What the task requires » Print all of the data exactly, but drop the pictures.

Stored items:
..........

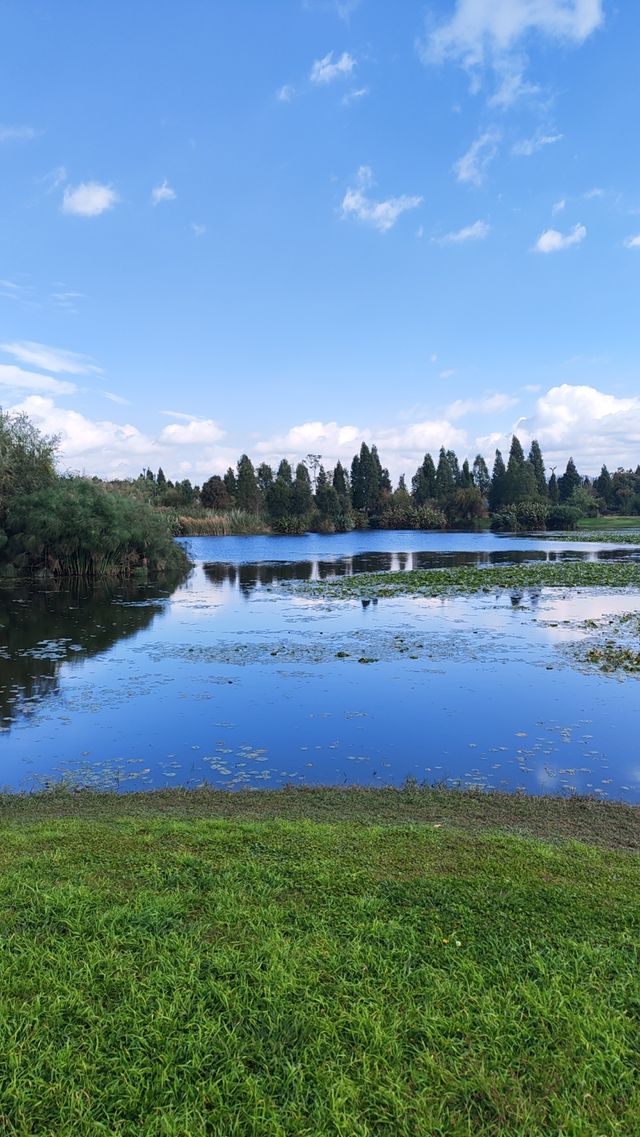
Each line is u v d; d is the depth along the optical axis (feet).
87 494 97.35
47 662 44.19
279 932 12.76
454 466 358.02
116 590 82.79
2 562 93.91
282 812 21.38
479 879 15.10
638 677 39.11
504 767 26.16
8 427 100.01
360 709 33.68
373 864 15.97
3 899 13.99
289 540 206.18
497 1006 10.83
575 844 17.89
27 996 11.03
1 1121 8.70
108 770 26.25
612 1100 9.12
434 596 76.23
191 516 232.53
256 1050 9.98
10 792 23.98
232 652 46.96
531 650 46.65
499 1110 8.96
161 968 11.72
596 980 11.41
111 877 15.15
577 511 258.57
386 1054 9.89
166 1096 9.21
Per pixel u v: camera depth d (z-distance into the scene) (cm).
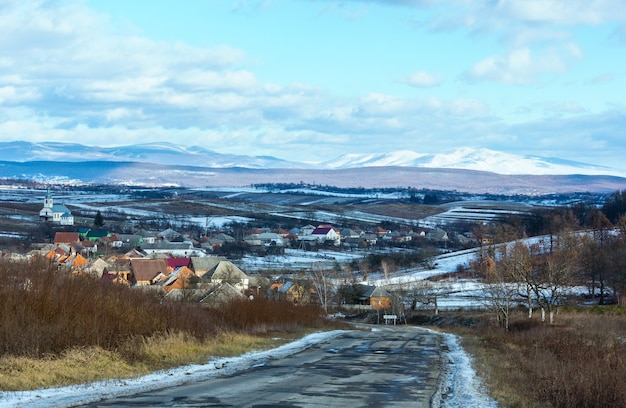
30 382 1789
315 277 10344
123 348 2489
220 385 1980
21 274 2711
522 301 8038
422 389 2023
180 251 15525
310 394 1836
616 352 2472
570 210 18312
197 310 4028
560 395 1677
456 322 8231
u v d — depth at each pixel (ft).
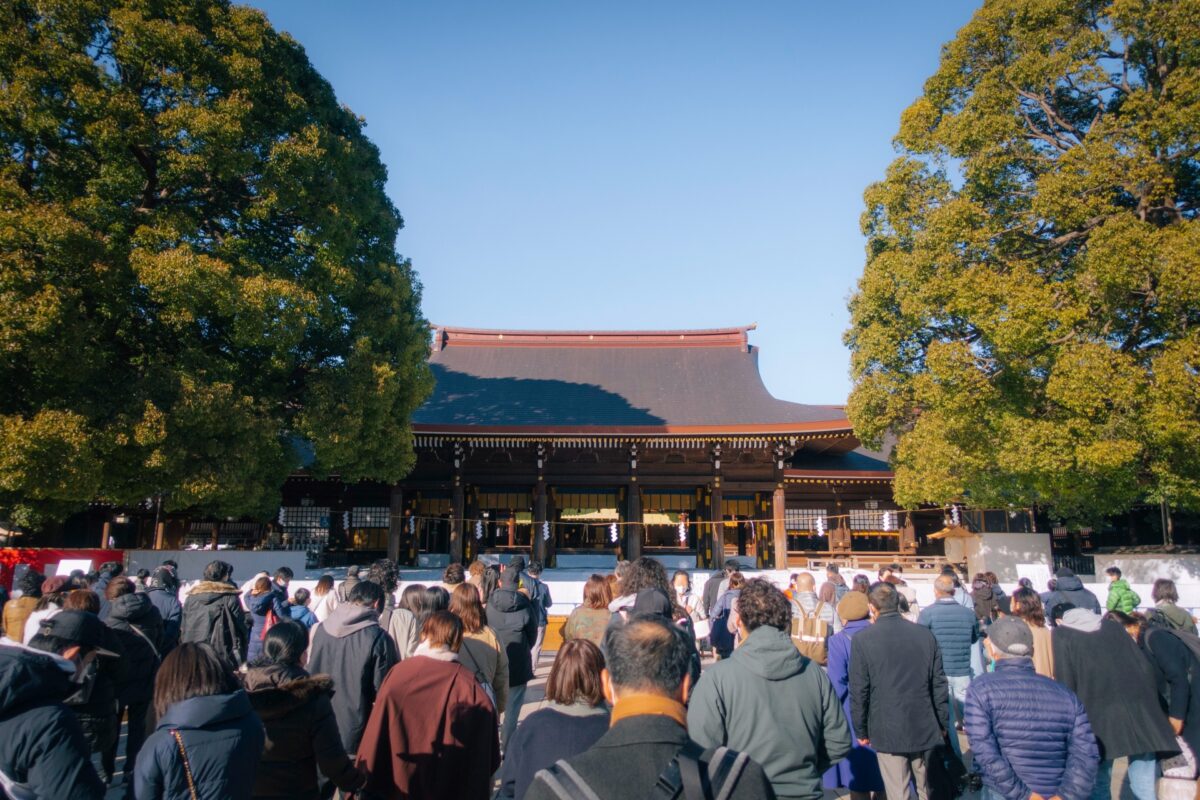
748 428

..........

Solution for this task »
Each line is u v d; d is the depth along the optical axis (feet).
87 494 97.35
47 662 44.19
279 932 12.76
454 466 358.02
116 590 82.79
2 562 93.91
282 812 21.38
479 879 15.10
638 677 39.11
504 767 26.16
8 427 100.01
360 709 33.68
373 864 15.97
3 899 13.99
289 540 206.18
497 1006 10.83
575 844 17.89
27 996 11.03
1 1121 8.70
108 770 26.25
612 1100 9.12
434 596 76.23
191 516 232.53
256 1050 9.98
10 792 23.98
232 652 46.96
531 650 46.65
499 1110 8.96
161 968 11.72
596 980 11.41
111 877 15.15
577 511 258.57
386 1054 9.89
166 1096 9.21
Per pixel u v: camera depth d (z-distance into the scene) (cm).
30 382 1789
315 277 10344
123 348 2489
220 385 1980
21 274 2711
522 301 8038
422 389 2023
180 251 15525
310 394 1836
616 352 2472
570 210 18312
197 310 4028
560 395 1677
456 322 8231
u v d — depth at each pixel (ft).
748 428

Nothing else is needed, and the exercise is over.